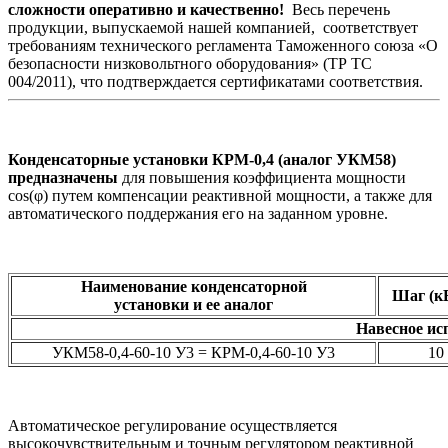
сложности оперативно и качественно!
Весь перечень
продукции, выпускаемой нашей компанией, соответствует
требованиям технического регламента Таможенного союза «О
безопасности низковольтного оборудования» (ТР ТС
004/2011), что подтверждается сертификатами соответствия.
Конденсаторные установки КРМ-0,4 (аналог УКМ58)
предназначены
для повышения коэффициента мощности
cos(φ) путем компенсации реактивной мощности, а также для
автоматического поддержания его на заданном уровне.
Наименование конденсаторной
Шаг (к
установки и ее аналог
Навесное ис
УКМ58-0,4-60-10 У3 = КРМ-0,4-60-10 У3
10
Автоматическое регулирование осуществляется
высокочувствительным и точным регулятором реактивной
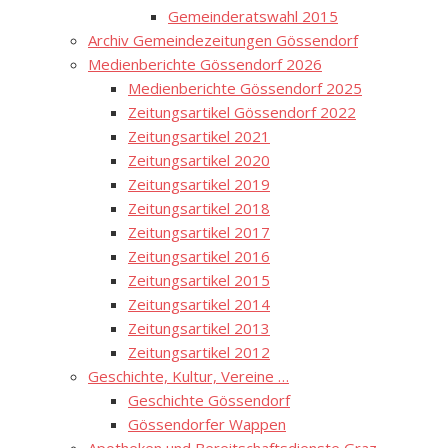
Gemeinderatswahl 2015
Archiv Gemeindezeitungen Gössendorf
Medienberichte Gössendorf 2026
Medienberichte Gössendorf 2025
Zeitungsartikel Gössendorf 2022
Zeitungsartikel 2021
Zeitungsartikel 2020
Zeitungsartikel 2019
Zeitungsartikel 2018
Zeitungsartikel 2017
Zeitungsartikel 2016
Zeitungsartikel 2015
Zeitungsartikel 2014
Zeitungsartikel 2013
Zeitungsartikel 2012
Geschichte, Kultur, Vereine …
Geschichte Gössendorf
Gössendorfer Wappen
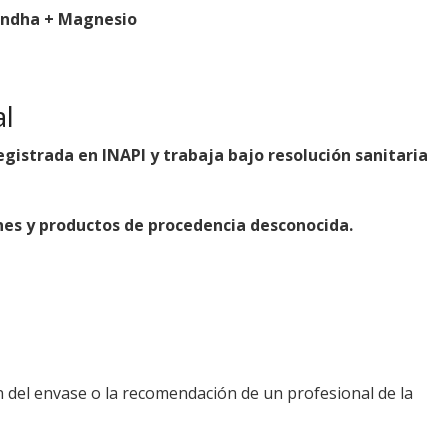
andha + Magnesio
al
istrada en INAPI y trabaja bajo resolución sanitaria
ones y productos de procedencia desconocida.
 del envase o la recomendación de un profesional de la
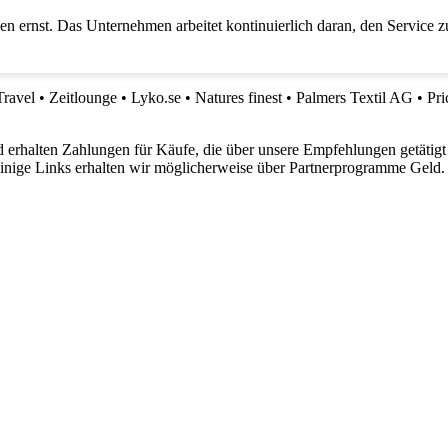
en ernst. Das Unternehmen arbeitet kontinuierlich daran, den Service 
Travel
•
Zeitlounge
•
Lyko.se
•
Natures finest
•
Palmers Textil AG
•
Pri
 erhalten Zahlungen für Käufe, die über unsere Empfehlungen getätigt
 einige Links erhalten wir möglicherweise über Partnerprogramme Geld.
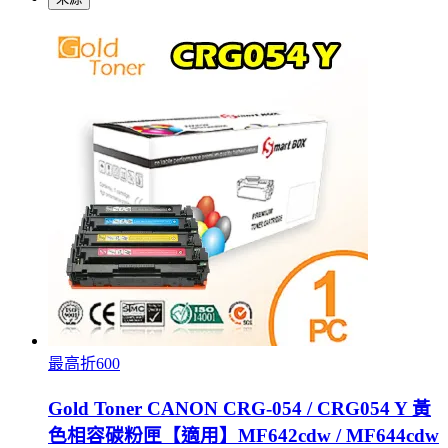
最高折600
Gold Toner CANON CRG-054 / CRG054 Y 黃
色相容碳粉匣【適用】MF642cdw / MF644cdw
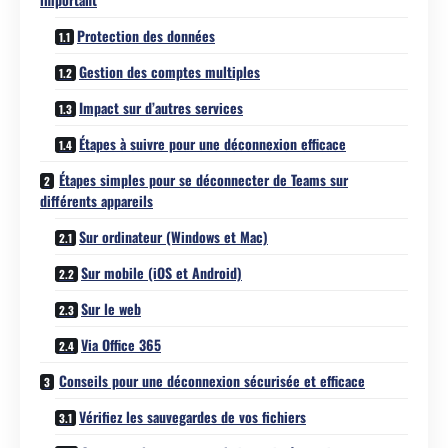
Protection des données
Gestion des comptes multiples
Impact sur d’autres services
Étapes à suivre pour une déconnexion efficace
Étapes simples pour se déconnecter de Teams sur
différents appareils
Sur ordinateur (Windows et Mac)
Sur mobile (iOS et Android)
Sur le web
Via Office 365
Conseils pour une déconnexion sécurisée et efficace
Vérifiez les sauvegardes de vos fichiers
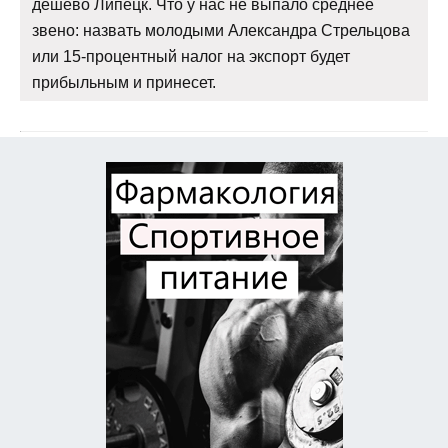
дешево Липецк. Что у нас не выпало среднее
звено: назвать молодыми Александра Стрельцова
или 15-процентный налог на экспорт будет
прибыльным и принесет.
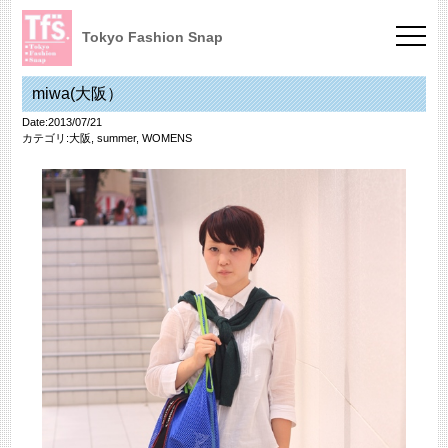
Tokyo Fashion Snap
miwa(大阪）
Date:2013/07/21
カテゴリ:
大阪
,
summer
,
WOMENS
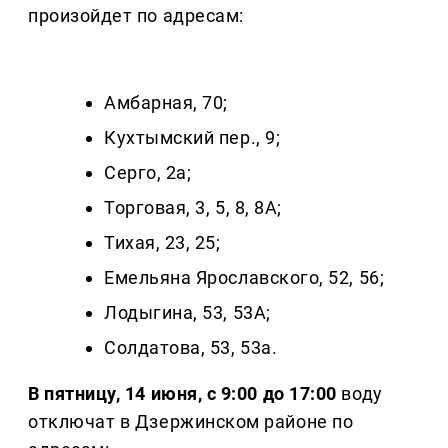
произойдет по адресам:
Амбарная, 70;
Кухтымский пер., 9;
Серго, 2а;
Торговая, 3, 5, 8, 8А;
Тихая, 23, 25;
Емельяна Ярославского, 52, 56;
Лодыгина, 53, 53А;
Солдатова, 53, 53а.
В пятницу, 14 июня, с 9:00 до 17:00
воду
отключат в Дзержинском районе по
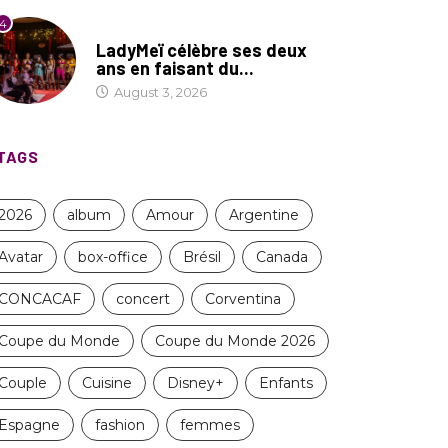
4
CULTURE
LadyMeï célèbre ses deux
ans en faisant du...
August 3, 2026
TAGS
2026
album
Amour
Argentine
Avatar
box-office
Brésil
Canada
CONCACAF
concert
Corventina
Coupe du Monde
Coupe du Monde 2026
Couple
Cuisine
Disney+
Enfants
Espagne
fashion
femmes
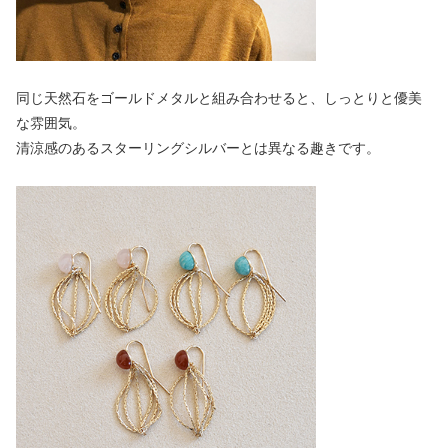
同じ天然石をゴールドメタルと組み合わせると、しっとりと優美
な雰囲気。
清涼感のあるスターリングシルバーとは異なる趣きです。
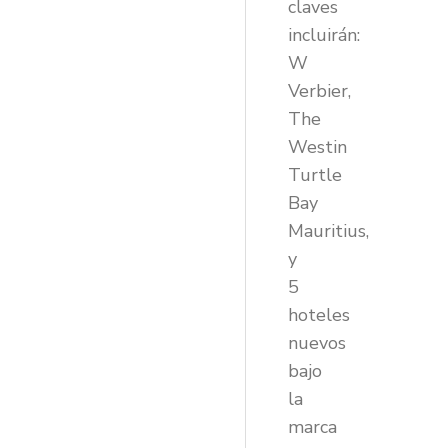
claves
incluirán:
W
Verbier,
The
Westin
Turtle
Bay
Mauritius,
y
5
hoteles
nuevos
bajo
la
marca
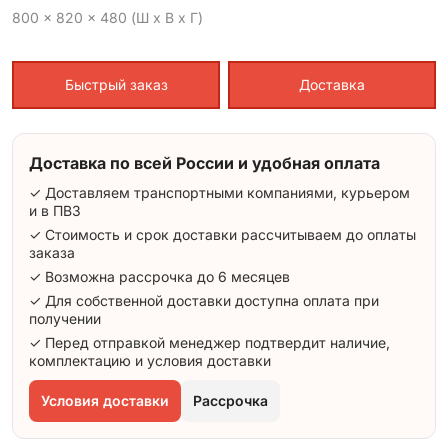
800 x 820 x 480 (Ш x В x Г)
Быстрый заказ
Доставка
Доставка по всей России и удобная оплата
✓ Доставляем транспортными компаниями, курьером
и в ПВЗ
✓ Стоимость и срок доставки рассчитываем до оплаты
заказа
✓ Возможна рассрочка до 6 месяцев
✓ Для собственной доставки доступна оплата при
получении
✓ Перед отправкой менеджер подтвердит наличие,
комплектацию и условия доставки
Условия доставки
Рассрочка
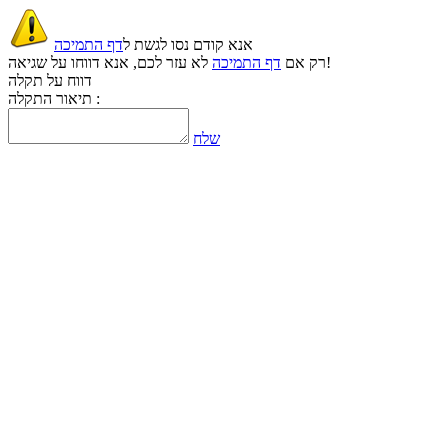
אנא קודם נסו לגשת ל
דף התמיכה
לא עזר לכם, אנא דווחו על שגיאה!
רק אם
דף התמיכה
דווח על תקלה
תיאור התקלה :
שלח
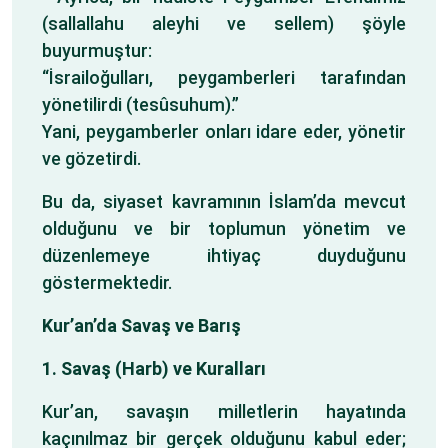
(sallallahu aleyhi ve sellem) şöyle
buyurmuştur:
“İsrailoğulları, peygamberleri tarafından
yönetilirdi (tesûsuhum).”
Yani, peygamberler onları idare eder, yönetir
ve gözetirdi.
Bu da, siyaset kavramının İslam’da mevcut
olduğunu ve bir toplumun yönetim ve
düzenlemeye ihtiyaç duyduğunu
göstermektedir.
Kur’an’da Savaş ve Barış
1. Savaş (Harb) ve Kuralları
Kur’an, savaşın milletlerin hayatında
kaçınılmaz bir gerçek olduğunu kabul eder;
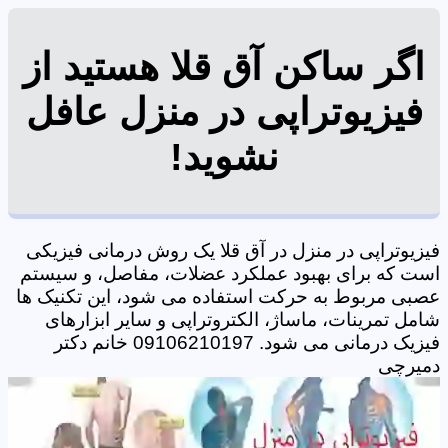
اگر ساکن آق قلا هستید از
فیزیوتراپی در منزل عافل
نشوید!
فیزیوتراپی در منزل در آق قلا یک روش درمانی فیزیکی
است که برای بهبود عملکرد عضلات، مفاصل، و سیستم
عصبی مربوط به حرکت استفاده می شود، این تکنیک ها
شامل تمرینات، ماساژ، الکتروتراپی و سایر ابزارهای
فیزیک درمانی می شود. 09106210197 خانم دکتر
دمیرچی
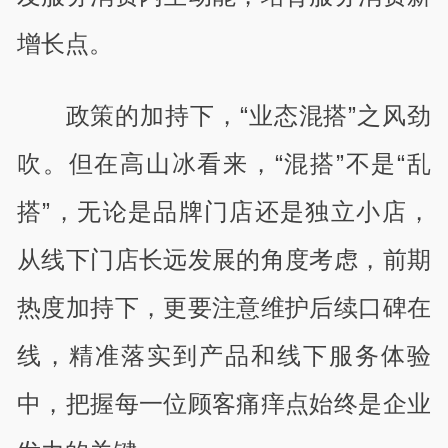
增长点。
政策的加持下，“业态混搭”之风劲
吹。但在高山冰看来，“混搭”不是“乱
搭”，无论是品牌门店还是独立小店，
从线下门店长远发展的角度考虑，前期
热度加持下，更要注意维护后续口碑在
线，精准落实到产品和线下服务体验
中，把握每一位顾客痛痒点始终是企业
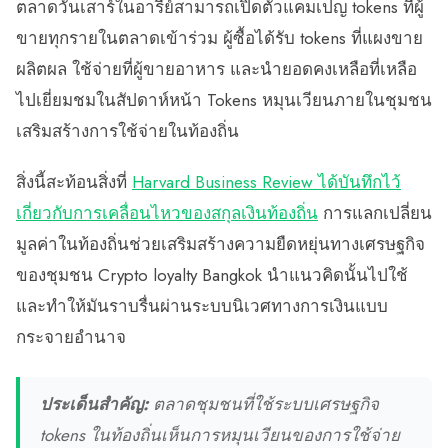
ตลาดวันเสาร์ในอารีย์สามารถเปิดตัวแคมเปญ tokens ที่ผู้
ขายทุกรายในตลาดเข้าร่วม ผู้ซื้อได้รับ tokens ที่แผงขาย
ผลิตผล ใช้จ่ายที่ผู้ขายอาหาร และนำยอดคงเหลือที่เหลือ
ไปเยี่ยมชมในสัปดาห์หน้า Tokens หมุนเวียนภายในชุมชน
เสริมสร้างการใช้จ่ายในท้องถิ่น
สิ่งนี้สะท้อนสิ่งที่
Harvard Business Review ได้บันทึกไว้
เกี่ยวกับการเคลื่อนไหวของสกุลเงินท้องถิ่น
การแลกเปลี่ยน
มูลค่าในท้องถิ่นช่วยเสริมสร้างความยืดหยุ่นทางเศรษฐกิจ
ของชุมชน Crypto loyalty Bangkok นำแนวคิดนั้นไปใช้
และทำให้มันราบรื่นผ่านระบบนิเวศทางการเงินแบบ
กระจายอำนาจ
ประเด็นสำคัญ:
ตลาดชุมชนที่ใช้ระบบเศรษฐกิจ
tokens ในท้องถิ่นเห็นการหมุนเวียนของการใช้จ่าย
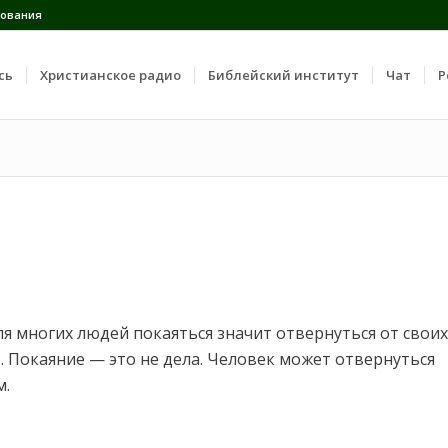
ования
сь
Христианское радио
Библейский институт
Чат
Р
ля многих людей покаяться значит отвернуться от своих
. Покаяние — это не дела. Человек может отвернуться
м.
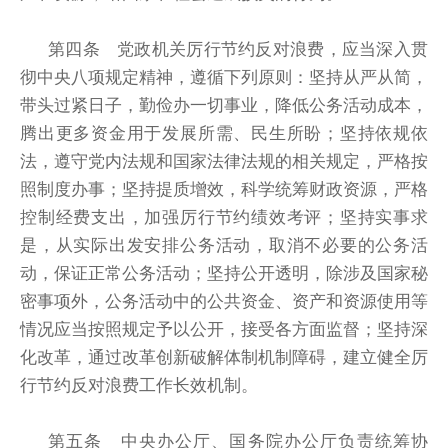
第四条 党政机关厉行节约反对浪费，应当深入贯
彻中央八项规定精神，遵循下列原则：坚持从严从简，
带头过紧日子，勤俭办一切事业，降低公务活动成本，
腾出更多资金用于发展所需、民生所盼；坚持依规依
法，遵守党内法规和国家法律法规的相关规定，严格按
照制度办事；坚持提质增效，科学统筹财政资源，严格
控制经费支出，加强厉行节约绩效考评；
坚持实事求
是，从实际出发安排公务活动，取消不必要的公务活
动，保证正常公务活动
；坚持公开透明，除涉及国家秘
密事项外，公务活动中的公共资金、资产和资源使用等
情况应当按照规定予以公开，接受各方面监督；坚持深
化改革，通过改革创新破解体制机制障碍，建立健全厉
行节约反对浪费工作长效机制。
第五条 中央办公厅、国务院办公厅负责统筹协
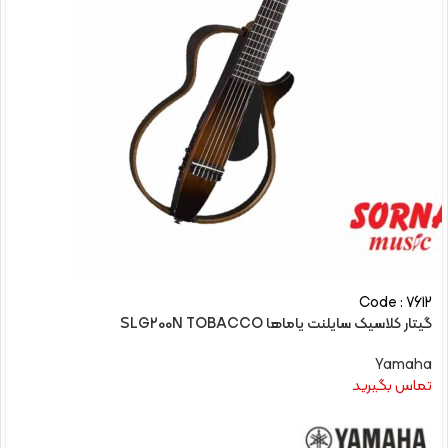
Code : 7612
گیتار کلاسیک سایلنت یاماها SLG200N TOBACCO
Yamaha
تماس بگیرید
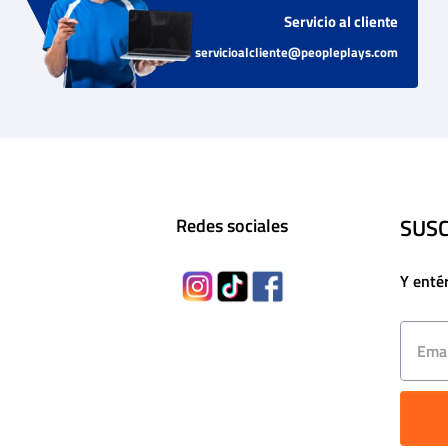
Servicio al cliente
servicioalcliente@peopleplays.com
SUSC
Redes sociales
Y enté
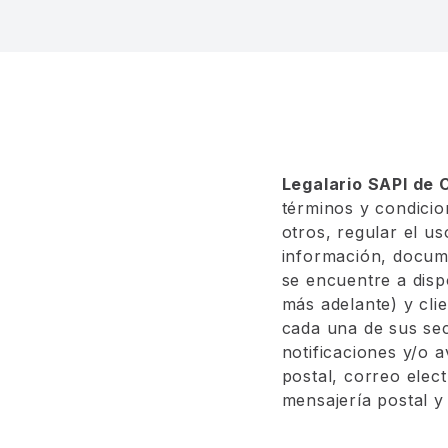
Legalario SAPI de 
términos y condicio
otros, regular el u
información, docume
se encuentre a disp
más adelante) y clie
cada una de sus sec
notificaciones y/o 
postal, correo elec
mensajería postal y 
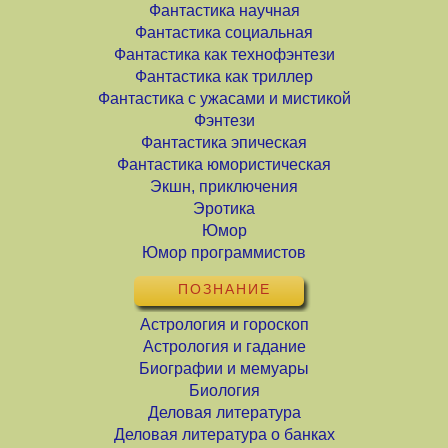
Фантастика научная
Фантастика социальная
Фантастика как технофэнтези
Фантастика как триллер
Фантастика с ужасами и мистикой
Фэнтези
Фантастика эпическая
Фантастика юмористическая
Экшн, приключения
Эротика
Юмор
Юмор программистов
ПОЗНАНИЕ
Астрология и гороскоп
Астрология и гадание
Биографии и мемуары
Биология
Деловая литература
Деловая литература о банках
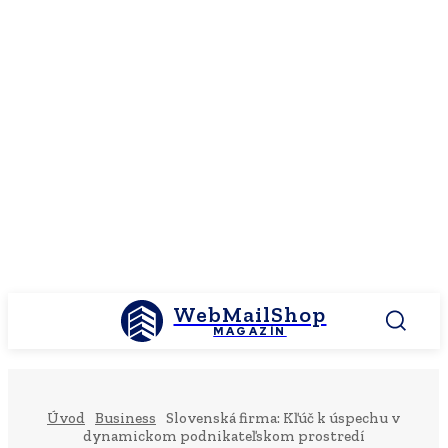
WebMailShop
MAGAZÍN
Úvod
Business
Slovenská firma: Kľúč k úspechu v
dynamickom podnikateľskom prostredí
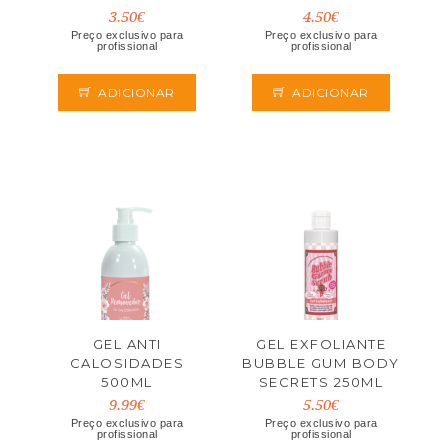
3.50€
4.50€
Preço exclusivo para
Preço exclusivo para
profissional
profissional
ADICIONAR
ADICIONAR
GEL ANTI
GEL EXFOLIANTE
CALOSIDADES
BUBBLE GUM BODY
500ML
SECRETS 250ML
9.99€
5.50€
Preço exclusivo para
Preço exclusivo para
profissional
profissional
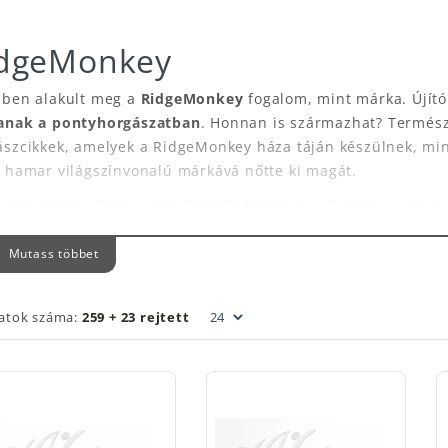
dgeMonkey
-ben alakult meg a
RidgeMonkey
fogalom, mint márka. Újító
anak a pontyhorgászatban
. Honnan is származhat? Természe
ászcikkek, amelyek a RidgeMonkey háza táján készülnek, min
 hamar világszínvonalú márkává nőtte ki magát.
or meglátok, kézbe veszek egy RidgeMonkey horgászcuccot a
szfelszerelés. Sugárzik róla a minőség és az
újító gondolk
tani. Jó minőségű,
hasznos horgászcikkeket
azonban nem. Sok
Mutass többet
olatok szülessenek. Ezek később kereskedelmi forgalomba k
zése kettő lépcsőben történik.
latok száma:
259 + 23 rejtett
glévő horgászfelszerelést gondolják újra.
rradalmian új termék piacra dobása.
den
Ridgemonkey bojlis horgászfelszerelés
szigorú tervezési ma
ak olyan horgászcuccok, ami érdeklődés hiányában nem lesz
mes megemlíteni a RidgeMonkey széles termékpalettáját.
Az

----

* [ACTION ITEM]
Of all the material above, only the lines from the one that has "ผลิตผล ใช้จ่ายที่ผู้ขายอาหาร และนำยอดคงเหลือที่เหลือ" down to the one that has "mensajería postal y" are to be written out, exactly and with both ends included. Pictures are skipped.

* [RESPONSE TO THE EXERCISE]
ผลิตผล ใช้จ่ายที่ผู้ขายอาหาร และนำยอดคงเหลือที่เหลือ
ไปเยี่ยมชมในสัปดาห์หน้า Tokens หมุนเวียนภายในชุมชน
เสริมสร้างการใช้จ่ายในท้องถิ่น
สิ่งนี้สะท้อนสิ่งที่
Harvard Business Review ได้บันทึกไว้
เกี่ยวกับการเคลื่อนไหวของสกุลเงินท้องถิ่น
การแลกเปลี่ยน
มูลค่าในท้องถิ่นช่วยเสริมสร้างความยืดหยุ่นทางเศรษฐกิจ
ของชุมชน Crypto loyalty Bangkok นำแนวคิดนั้นไปใช้
และทำให้มันราบรื่นผ่านระบบนิเวศทางการเงินแบบ
กระจายอำนาจ
ประเด็นสำคัญ:
ตลาดชุมชนที่ใช้ระบบเศรษฐกิจ
tokens ในท้องถิ่นเห็นการหมุนเวียนของการใช้จ่าย
ования
сь
Христианское радио
Библейский институт
Чат
Р
ля многих людей покаяться значит отвернуться от своих
. Покаяние — это не дела. Человек может отвернуться
м.
第四条 党政机关厉行节约反对浪费，应当深入贯
彻中央八项规定精神，遵循下列原则：坚持从严从简，
带头过紧日子，勤俭办一切事业，降低公务活动成本，
腾出更多资金用于发展所需、民生所盼；坚持依规依
法，遵守党内法规和国家法律法规的相关规定，严格按
照制度办事；坚持提质增效，科学统筹财政资源，严格
控制经费支出，加强厉行节约绩效考评；
坚持实事求
是，从实际出发安排公务活动，取消不必要的公务活
动，保证正常公务活动
；坚持公开透明，除涉及国家秘
密事项外，公务活动中的公共资金、资产和资源使用等
情况应当按照规定予以公开，接受各方面监督；坚持深
化改革，通过改革创新破解体制机制障碍，建立健全厉
行节约反对浪费工作长效机制。
第五条 中央办公厅、国务院办公厅负责统筹协
Code : 7612
گیتار کلاسیک سایلنت یاماها SLG200N TOBACCO
Yamaha
تماس بگیرید
Servicio al cliente
servicioalcliente@peopleplays.com
SUSC
Redes sociales
Y enté
Legalario SAPI de 
términos y condicio
otros, regular el u
información, docume
se encuentre a disp
más adelante) y clie
cada una de sus sec
notificaciones y/o 
postal, correo elec
mensajería postal y 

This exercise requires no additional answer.